→ **STATED TASK**
Return every item's lines below unchanged and in the same order.

→ **MATERIAL FOR THIS EXERCISE**

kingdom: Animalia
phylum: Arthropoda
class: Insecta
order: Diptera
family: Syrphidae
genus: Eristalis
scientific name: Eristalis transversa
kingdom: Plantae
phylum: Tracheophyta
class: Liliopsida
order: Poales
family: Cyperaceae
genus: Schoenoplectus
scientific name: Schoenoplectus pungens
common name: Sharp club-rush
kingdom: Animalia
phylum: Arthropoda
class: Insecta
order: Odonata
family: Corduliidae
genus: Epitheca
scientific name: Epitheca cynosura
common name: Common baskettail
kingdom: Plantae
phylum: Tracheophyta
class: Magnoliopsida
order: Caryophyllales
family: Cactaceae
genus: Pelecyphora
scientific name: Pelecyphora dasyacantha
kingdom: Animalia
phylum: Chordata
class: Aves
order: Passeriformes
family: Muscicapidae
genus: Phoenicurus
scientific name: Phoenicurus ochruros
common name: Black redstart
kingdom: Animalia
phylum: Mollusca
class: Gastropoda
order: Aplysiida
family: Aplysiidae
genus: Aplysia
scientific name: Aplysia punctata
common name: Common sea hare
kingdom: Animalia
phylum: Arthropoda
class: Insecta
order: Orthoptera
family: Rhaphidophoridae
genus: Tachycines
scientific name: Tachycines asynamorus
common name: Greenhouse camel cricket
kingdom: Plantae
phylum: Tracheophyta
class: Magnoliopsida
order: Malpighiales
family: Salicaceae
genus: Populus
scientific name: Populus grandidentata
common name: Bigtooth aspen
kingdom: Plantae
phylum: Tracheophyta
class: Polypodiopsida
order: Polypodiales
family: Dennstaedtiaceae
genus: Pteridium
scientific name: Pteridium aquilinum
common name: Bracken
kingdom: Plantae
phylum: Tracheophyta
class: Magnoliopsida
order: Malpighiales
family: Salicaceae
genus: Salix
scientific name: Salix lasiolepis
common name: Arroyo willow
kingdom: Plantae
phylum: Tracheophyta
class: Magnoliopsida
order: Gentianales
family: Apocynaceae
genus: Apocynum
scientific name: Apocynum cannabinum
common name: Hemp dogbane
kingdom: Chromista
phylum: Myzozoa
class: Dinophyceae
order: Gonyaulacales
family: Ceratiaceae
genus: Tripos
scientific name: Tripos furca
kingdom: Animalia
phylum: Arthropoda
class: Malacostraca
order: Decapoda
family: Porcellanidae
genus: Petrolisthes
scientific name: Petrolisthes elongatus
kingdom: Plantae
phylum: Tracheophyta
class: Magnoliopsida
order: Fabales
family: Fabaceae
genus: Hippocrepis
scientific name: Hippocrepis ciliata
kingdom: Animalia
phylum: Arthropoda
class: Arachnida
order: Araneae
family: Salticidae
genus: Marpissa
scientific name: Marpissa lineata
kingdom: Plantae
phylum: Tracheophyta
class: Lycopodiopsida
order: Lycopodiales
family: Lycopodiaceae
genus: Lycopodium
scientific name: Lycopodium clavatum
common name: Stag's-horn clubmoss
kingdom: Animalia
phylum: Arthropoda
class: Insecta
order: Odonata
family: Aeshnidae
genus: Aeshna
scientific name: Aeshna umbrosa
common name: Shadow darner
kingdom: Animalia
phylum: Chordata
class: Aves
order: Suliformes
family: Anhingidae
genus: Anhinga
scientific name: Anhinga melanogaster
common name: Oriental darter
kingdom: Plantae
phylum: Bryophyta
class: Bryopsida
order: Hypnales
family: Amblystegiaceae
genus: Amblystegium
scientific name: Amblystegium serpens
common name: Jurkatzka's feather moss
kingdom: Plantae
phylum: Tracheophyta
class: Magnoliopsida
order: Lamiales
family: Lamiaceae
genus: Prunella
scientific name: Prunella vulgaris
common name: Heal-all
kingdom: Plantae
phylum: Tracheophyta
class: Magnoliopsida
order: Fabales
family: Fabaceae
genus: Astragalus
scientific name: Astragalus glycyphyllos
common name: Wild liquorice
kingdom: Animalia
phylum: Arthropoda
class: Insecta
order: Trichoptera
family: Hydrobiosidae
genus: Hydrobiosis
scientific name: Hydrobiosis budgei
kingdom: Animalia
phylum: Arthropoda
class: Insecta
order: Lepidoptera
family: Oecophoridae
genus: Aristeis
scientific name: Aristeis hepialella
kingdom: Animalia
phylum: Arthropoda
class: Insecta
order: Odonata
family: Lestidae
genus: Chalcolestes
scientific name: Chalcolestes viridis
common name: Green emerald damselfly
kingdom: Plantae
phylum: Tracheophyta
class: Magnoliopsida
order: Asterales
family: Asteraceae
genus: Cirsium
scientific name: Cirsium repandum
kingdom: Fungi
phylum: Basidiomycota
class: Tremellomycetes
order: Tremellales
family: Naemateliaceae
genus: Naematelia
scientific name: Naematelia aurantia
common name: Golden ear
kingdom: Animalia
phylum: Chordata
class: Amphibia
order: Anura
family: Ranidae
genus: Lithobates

→ **WRITTEN RESPONSE**
kingdom: Animalia
phylum: Arthropoda
class: Insecta
order: Diptera
family: Syrphidae
genus: Eristalis
scientific name: Eristalis transversa
kingdom: Plantae
phylum: Tracheophyta
class: Liliopsida
order: Poales
family: Cyperaceae
genus: Schoenoplectus
scientific name: Schoenoplectus pungens
common name: Sharp club-rush
kingdom: Animalia
phylum: Arthropoda
class: Insecta
order: Odonata
family: Corduliidae
genus: Epitheca
scientific name: Epitheca cynosura
common name: Common baskettail
kingdom: Plantae
phylum: Tracheophyta
class: Magnoliopsida
order: Caryophyllales
family: Cactaceae
genus: Pelecyphora
scientific name: Pelecyphora dasyacantha
kingdom: Animalia
phylum: Chordata
class: Aves
order: Passeriformes
family: Muscicapidae
genus: Phoenicurus
scientific name: Phoenicurus ochruros
common name: Black redstart
kingdom: Animalia
phylum: Mollusca
class: Gastropoda
order: Aplysiida
family: Aplysiidae
genus: Aplysia
scientific name: Aplysia punctata
common name: Common sea hare
kingdom: Animalia
phylum: Arthropoda
class: Insecta
order: Orthoptera
family: Rhaphidophoridae
genus: Tachycines
scientific name: Tachycines asynamorus
common name: Greenhouse camel cricket
kingdom: Plantae
phylum: Tracheophyta
class: Magnoliopsida
order: Malpighiales
family: Salicaceae
genus: Populus
scientific name: Populus grandidentata
common name: Bigtooth aspen
kingdom: Plantae
phylum: Tracheophyta
class: Polypodiopsida
order: Polypodiales
family: Dennstaedtiaceae
genus: Pteridium
scientific name: Pteridium aquilinum
common name: Bracken
kingdom: Plantae
phylum: Tracheophyta
class: Magnoliopsida
order: Malpighiales
family: Salicaceae
genus: Salix
scientific name: Salix lasiolepis
common name: Arroyo willow
kingdom: Plantae
phylum: Tracheophyta
class: Magnoliopsida
order: Gentianales
family: Apocynaceae
genus: Apocynum
scientific name: Apocynum cannabinum
common name: Hemp dogbane
kingdom: Chromista
phylum: Myzozoa
class: Dinophyceae
order: Gonyaulacales
family: Ceratiaceae
genus: Tripos
scientific name: Tripos furca
kingdom: Animalia
phylum: Arthropoda
class: Malacostraca
order: Decapoda
family: Porcellanidae
genus: Petrolisthes
scientific name: Petrolisthes elongatus
kingdom: Plantae
phylum: Tracheophyta
class: Magnoliopsida
order: Fabales
family: Fabaceae
genus: Hippocrepis
scientific name: Hippocrepis ciliata
kingdom: Animalia
phylum: Arthropoda
class: Arachnida
order: Araneae
family: Salticidae
genus: Marpissa
scientific name: Marpissa lineata
kingdom: Plantae
phylum: Tracheophyta
class: Lycopodiopsida
order: Lycopodiales
family: Lycopodiaceae
genus: Lycopodium
scientific name: Lycopodium clavatum
common name: Stag's-horn clubmoss
kingdom: Animalia
phylum: Arthropoda
class: Insecta
order: Odonata
family: Aeshnidae
genus: Aeshna
scientific name: Aeshna umbrosa
common name: Shadow darner
kingdom: Animalia
phylum: Chordata
class: Aves
order: Suliformes
family: Anhingidae
genus: Anhinga
scientific name: Anhinga melanogaster
common name: Oriental darter
kingdom: Plantae
phylum: Bryophyta
class: Bryopsida
order: Hypnales
family: Amblystegiaceae
genus: Amblystegium
scientific name: Amblystegium serpens
common name: Jurkatzka's feather moss
kingdom: Plantae
phylum: Tracheophyta
class: Magnoliopsida
order: Lamiales
family: Lamiaceae
genus: Prunella
scientific name: Prunella vulgaris
common name: Heal-all
kingdom: Plantae
phylum: Tracheophyta
class: Magnoliopsida
order: Fabales
family: Fabaceae
genus: Astragalus
scientific name: Astragalus glycyphyllos
common name: Wild liquorice
kingdom: Animalia
phylum: Arthropoda
class: Insecta
order: Trichoptera
family: Hydrobiosidae
genus: Hydrobiosis
scientific name: Hydrobiosis budgei
kingdom: Animalia
phylum: Arthropoda
class: Insecta
order: Lepidoptera
family: Oecophoridae
genus: Aristeis
scientific name: Aristeis hepialella
kingdom: Animalia
phylum: Arthropoda
class: Insecta
order: Odonata
family: Lestidae
genus: Chalcolestes
scientific name: Chalcolestes viridis
common name: Green emerald damselfly
kingdom: Plantae
phylum: Tracheophyta
class: Magnoliopsida
order: Asterales
family: Asteraceae
genus: Cirsium
scientific name: Cirsium repandum
kingdom: Fungi
phylum: Basidiomycota
class: Tremellomycetes
order: Tremellales
family: Naemateliaceae
genus: Naematelia
scientific name: Naematelia aurantia
common name: Golden ear
kingdom: Animalia
phylum: Chordata
class: Amphibia
order: Anura
family: Ranidae
genus: Lithobates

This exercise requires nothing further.